> **What you are asked to do**
Stop at the line containing "right knee: (206, 233)": repeat exactly every line of the entries below from the first up to it, plus that line, with pictures omitted.

> **Data records**
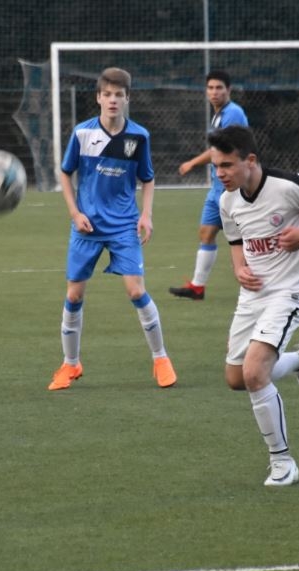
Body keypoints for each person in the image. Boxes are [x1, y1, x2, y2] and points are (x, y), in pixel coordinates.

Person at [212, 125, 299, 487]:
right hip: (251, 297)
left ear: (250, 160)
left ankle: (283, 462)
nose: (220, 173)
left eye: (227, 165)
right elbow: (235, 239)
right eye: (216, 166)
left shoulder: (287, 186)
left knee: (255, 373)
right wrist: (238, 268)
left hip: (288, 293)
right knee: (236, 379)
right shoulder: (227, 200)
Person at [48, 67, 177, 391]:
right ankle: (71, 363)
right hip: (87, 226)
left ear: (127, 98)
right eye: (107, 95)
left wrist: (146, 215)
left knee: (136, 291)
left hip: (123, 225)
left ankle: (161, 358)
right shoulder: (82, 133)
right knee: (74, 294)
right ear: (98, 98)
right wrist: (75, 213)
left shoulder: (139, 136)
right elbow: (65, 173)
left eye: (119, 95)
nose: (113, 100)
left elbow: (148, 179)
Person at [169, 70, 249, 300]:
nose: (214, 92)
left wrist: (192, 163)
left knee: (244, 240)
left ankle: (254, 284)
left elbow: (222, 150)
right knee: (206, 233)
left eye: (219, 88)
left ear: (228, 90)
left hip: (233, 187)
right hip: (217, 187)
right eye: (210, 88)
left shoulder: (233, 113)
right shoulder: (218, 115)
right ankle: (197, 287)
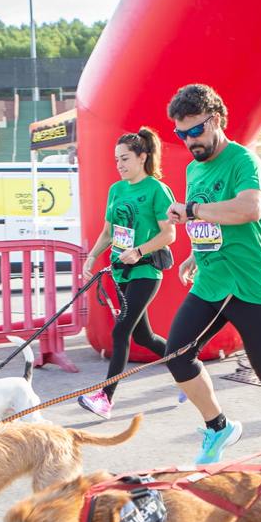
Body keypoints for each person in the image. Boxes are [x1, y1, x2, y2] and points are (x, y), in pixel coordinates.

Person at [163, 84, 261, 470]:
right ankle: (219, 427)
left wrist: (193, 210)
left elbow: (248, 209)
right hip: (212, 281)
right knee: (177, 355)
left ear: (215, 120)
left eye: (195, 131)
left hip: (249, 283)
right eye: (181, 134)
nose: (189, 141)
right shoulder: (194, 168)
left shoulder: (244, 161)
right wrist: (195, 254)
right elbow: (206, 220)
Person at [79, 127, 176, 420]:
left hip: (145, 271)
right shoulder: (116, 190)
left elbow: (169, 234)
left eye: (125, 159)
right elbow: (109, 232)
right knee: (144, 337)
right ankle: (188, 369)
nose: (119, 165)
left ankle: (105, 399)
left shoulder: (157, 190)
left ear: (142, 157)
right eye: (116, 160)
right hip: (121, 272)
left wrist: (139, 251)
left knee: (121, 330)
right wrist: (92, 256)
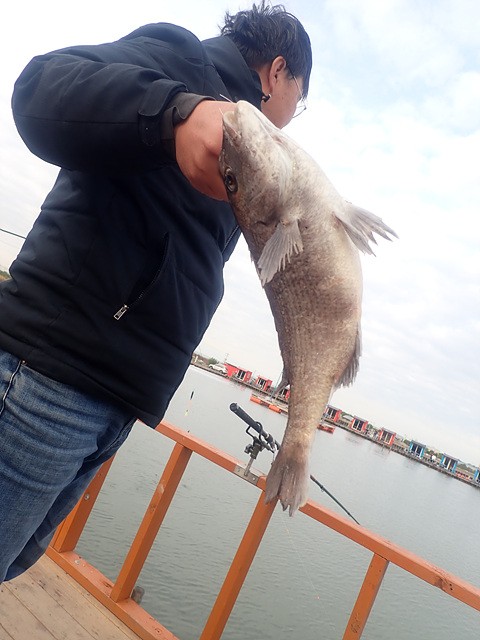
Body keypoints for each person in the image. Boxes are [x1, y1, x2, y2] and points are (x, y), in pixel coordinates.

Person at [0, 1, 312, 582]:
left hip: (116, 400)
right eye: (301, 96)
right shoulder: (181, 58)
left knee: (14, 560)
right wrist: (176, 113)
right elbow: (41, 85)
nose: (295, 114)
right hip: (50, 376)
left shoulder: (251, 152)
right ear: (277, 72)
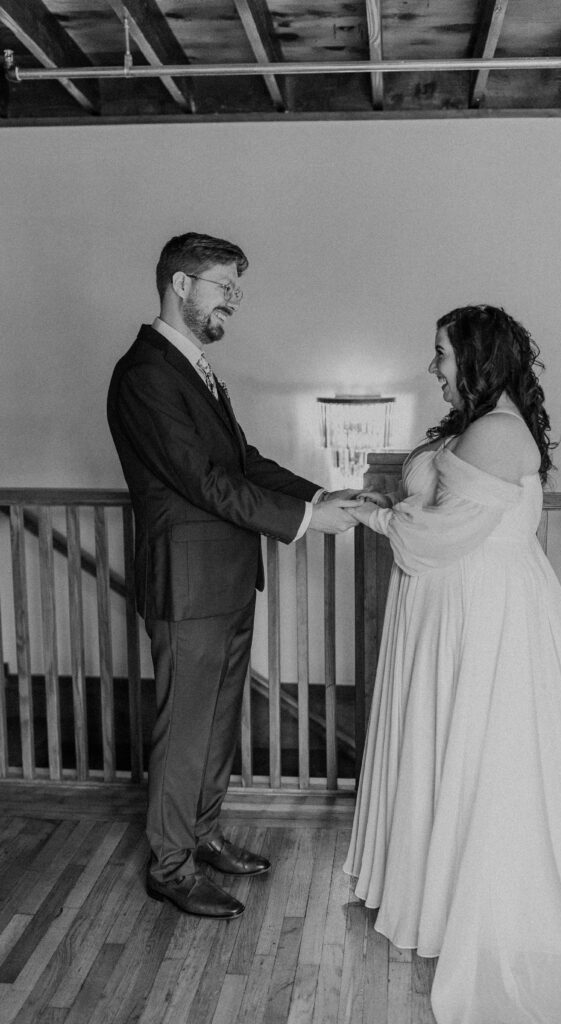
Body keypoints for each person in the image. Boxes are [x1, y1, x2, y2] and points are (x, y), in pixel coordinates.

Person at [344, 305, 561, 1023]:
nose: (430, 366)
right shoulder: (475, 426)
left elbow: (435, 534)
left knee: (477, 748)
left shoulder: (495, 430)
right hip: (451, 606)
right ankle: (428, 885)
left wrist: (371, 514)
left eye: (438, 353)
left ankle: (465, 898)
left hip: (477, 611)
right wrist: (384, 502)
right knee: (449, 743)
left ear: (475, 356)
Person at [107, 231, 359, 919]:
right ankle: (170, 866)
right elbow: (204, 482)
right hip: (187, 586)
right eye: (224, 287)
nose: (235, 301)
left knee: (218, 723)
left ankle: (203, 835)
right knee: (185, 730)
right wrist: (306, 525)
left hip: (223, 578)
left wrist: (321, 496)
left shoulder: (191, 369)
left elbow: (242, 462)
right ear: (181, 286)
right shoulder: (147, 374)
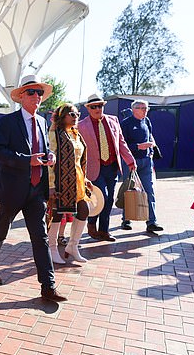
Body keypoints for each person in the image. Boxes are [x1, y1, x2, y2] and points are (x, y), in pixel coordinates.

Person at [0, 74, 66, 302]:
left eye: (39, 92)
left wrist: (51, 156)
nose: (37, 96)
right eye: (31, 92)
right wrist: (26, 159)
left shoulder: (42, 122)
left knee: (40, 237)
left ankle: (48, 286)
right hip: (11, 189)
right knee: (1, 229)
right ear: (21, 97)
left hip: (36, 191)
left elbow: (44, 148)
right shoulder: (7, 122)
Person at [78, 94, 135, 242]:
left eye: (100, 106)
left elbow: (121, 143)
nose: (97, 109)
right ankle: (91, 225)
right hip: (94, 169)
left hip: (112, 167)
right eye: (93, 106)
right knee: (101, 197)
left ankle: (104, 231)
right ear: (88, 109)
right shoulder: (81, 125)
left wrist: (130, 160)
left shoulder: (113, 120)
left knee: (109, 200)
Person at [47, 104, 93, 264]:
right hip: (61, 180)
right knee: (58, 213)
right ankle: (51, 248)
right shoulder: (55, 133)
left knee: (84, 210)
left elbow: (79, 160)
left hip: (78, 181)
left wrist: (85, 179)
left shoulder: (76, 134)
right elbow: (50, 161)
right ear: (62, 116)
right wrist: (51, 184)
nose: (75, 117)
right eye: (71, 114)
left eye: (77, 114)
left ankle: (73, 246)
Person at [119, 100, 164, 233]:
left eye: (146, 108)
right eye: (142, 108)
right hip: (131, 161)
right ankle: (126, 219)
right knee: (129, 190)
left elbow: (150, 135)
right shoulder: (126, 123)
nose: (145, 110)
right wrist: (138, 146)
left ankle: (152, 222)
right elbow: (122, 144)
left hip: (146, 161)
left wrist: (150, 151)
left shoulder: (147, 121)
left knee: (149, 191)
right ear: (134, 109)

> **Your solution**
Body keypoints for each person in the image. Boxes are [x1, y1, x2, y2] and points are (x, y), in pixel coordinates.

Person at [212, 125, 299, 487]:
right hip: (251, 297)
left ear: (250, 160)
left ankle: (283, 462)
nose: (220, 173)
left eye: (227, 165)
right elbow: (235, 239)
right eye: (216, 166)
left shoulder: (287, 186)
left knee: (255, 373)
right wrist: (238, 268)
left hip: (288, 293)
right knee: (236, 379)
right shoulder: (227, 200)
Person at [48, 67, 177, 391]:
right ankle: (71, 363)
right hip: (87, 226)
left ear: (127, 98)
right eye: (107, 95)
left wrist: (146, 215)
left knee: (136, 291)
left hip: (123, 225)
left ankle: (161, 358)
right shoulder: (82, 133)
right knee: (74, 294)
right ear: (98, 98)
right wrist: (75, 213)
left shoulder: (139, 136)
right elbow: (65, 173)
left eye: (119, 95)
nose: (113, 100)
left elbow: (148, 179)
Person at [169, 70, 249, 300]:
nose: (214, 92)
left wrist: (192, 163)
left knee: (244, 240)
left ankle: (254, 284)
left elbow: (222, 150)
right knee: (206, 233)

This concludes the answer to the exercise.